Another $1 million will be used by the city’s Human Services Department aimed at hiring 15 case workers assigned to assist the homeless.

Around $500,000 is pegged for an Affirmative Litigation Unit that will pursue public interest litigation in the City Counselor’s Office. That will fund four attorneys and two assistants. The unit will be directed to support the city’s Civil Rights Enforcement Agency, which investigates civil rights complaints in housing, employment, education and public services.

The spending proposal comes about a week after a group of St. Louis progressive groups, including several with ties to Jones, spoke to the estimate board at a public hearing and pushed members to “defund” police.

The cut in vacant officer positions was a top demand for the groups, along with cuts to police SWAT, surveillance and gunshot detection programs.

St. Louis’ two prominent police associations have opposed cutting the open jobs.

The St. Louis Police Officers Association, the bargaining unit that represents most officers, and the Ethical Society of Police, which represents several hundred Black and minority officers, both spoke out against it this week.

The Ethical Society, which endorsed Jones, argues reforms should not include cuts to city ranks as officers have already been overworked as the city’s homicide rate reached historic levels last year.

“St. Louis city has a ‘right now problem’ relative to violent crime, so any measure that does not include adequate police staffing is misguided,” the organization said in a statement Wednesday. “The imbalance between the number of calls for service in the busiest districts to the number of officers assigned leaves little time for proactive patrols and community building.”
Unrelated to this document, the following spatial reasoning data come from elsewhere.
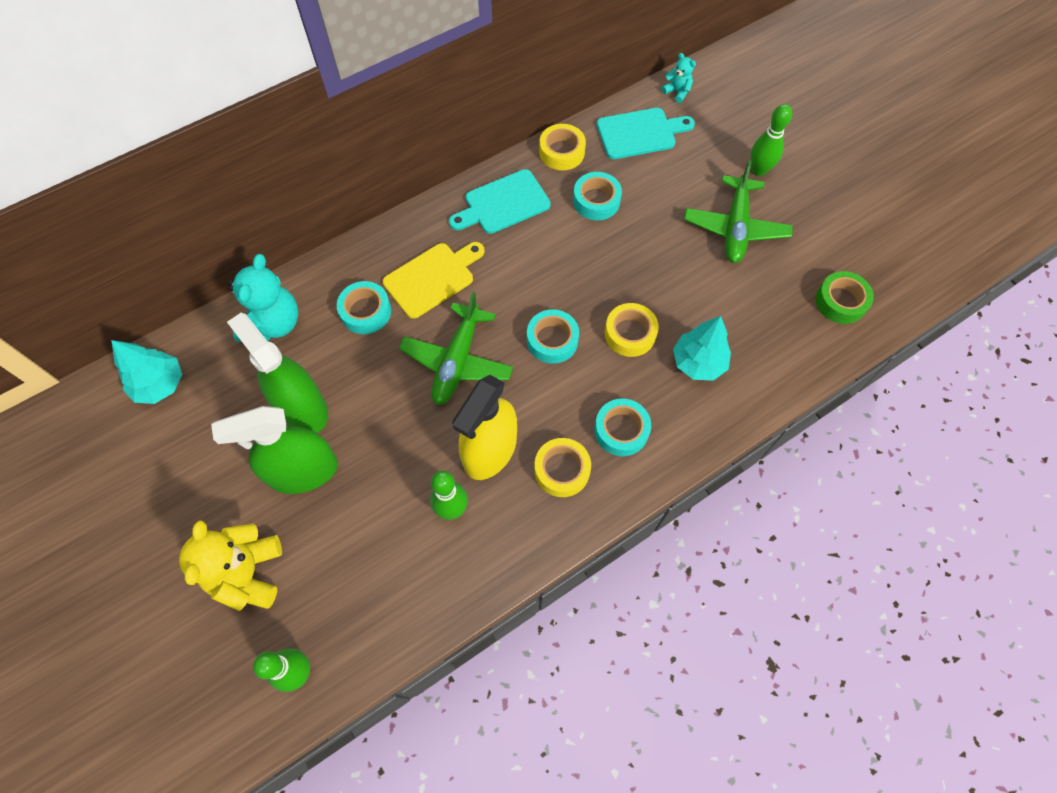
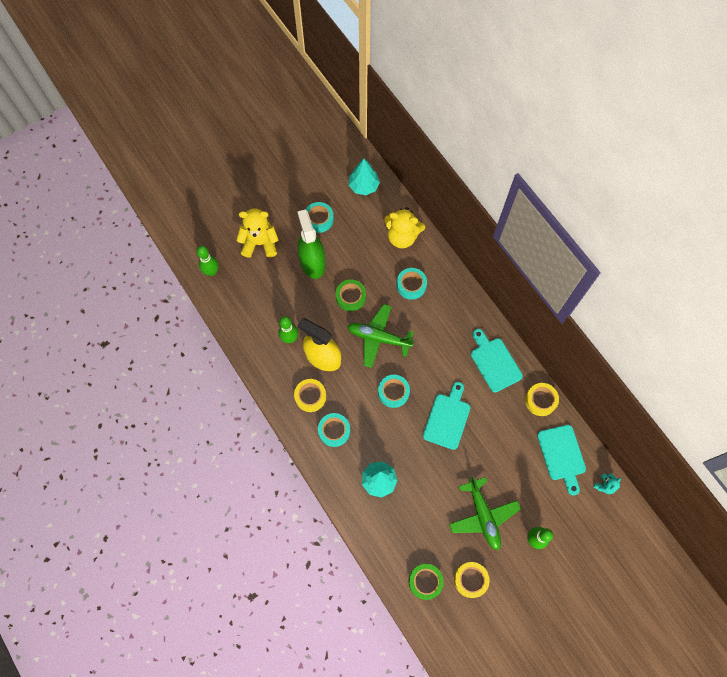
camera: 90 degrees right, 5 degrees up
green spray bottle [227,313,328,433] -> none
turquoise teddy bear [228,254,298,342] -> yellow teddy bear [384,207,425,248]
yellow cutting board [383,242,485,319] -> none
turquoise tape [573,172,622,220] -> turquoise tape moved to [306,202,334,233]
yellow tape [605,303,659,357] -> yellow tape moved to [454,562,490,598]
green plane [684,160,793,263] -> green plane turned 120 degrees counterclockwise [449,476,521,550]
none -> green tape [336,280,366,311]
none -> turquoise cutting board [423,382,470,450]

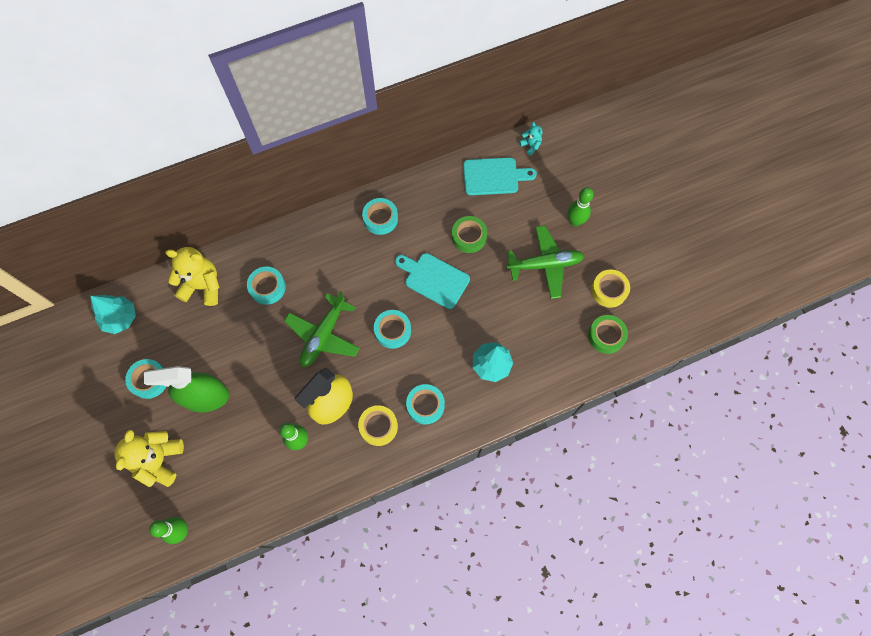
camera: 80 degrees left, 0 degrees up
green tape [336,280,366,311] -> green tape moved to [452,216,487,253]
yellow teddy bear [384,207,425,248] -> yellow teddy bear turned 105 degrees counterclockwise [165,247,220,306]
turquoise cutting board [471,329,523,393] -> turquoise tape [362,198,398,235]
yellow tape [525,383,559,416] -> none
Jane Dueker, a lobbyist for the police union, said the move will result in the department “not having enough officers to fill cars” and could leave residents waiting longer for a response when they call 911.

FBI data shows that as of 2019 St. Louis fell somewhere in the middle of U.S. cities with similar violent crime rates when it came to the ratio of officers to residents.

There were 250 St. Louis residents in 2019 for each sworn officer. Chicago, Baltimore, Cleveland and Newark had fewer residents for each officer while Detroit, Milwaukee, Cincinnati, Kansas City and Memphis had more.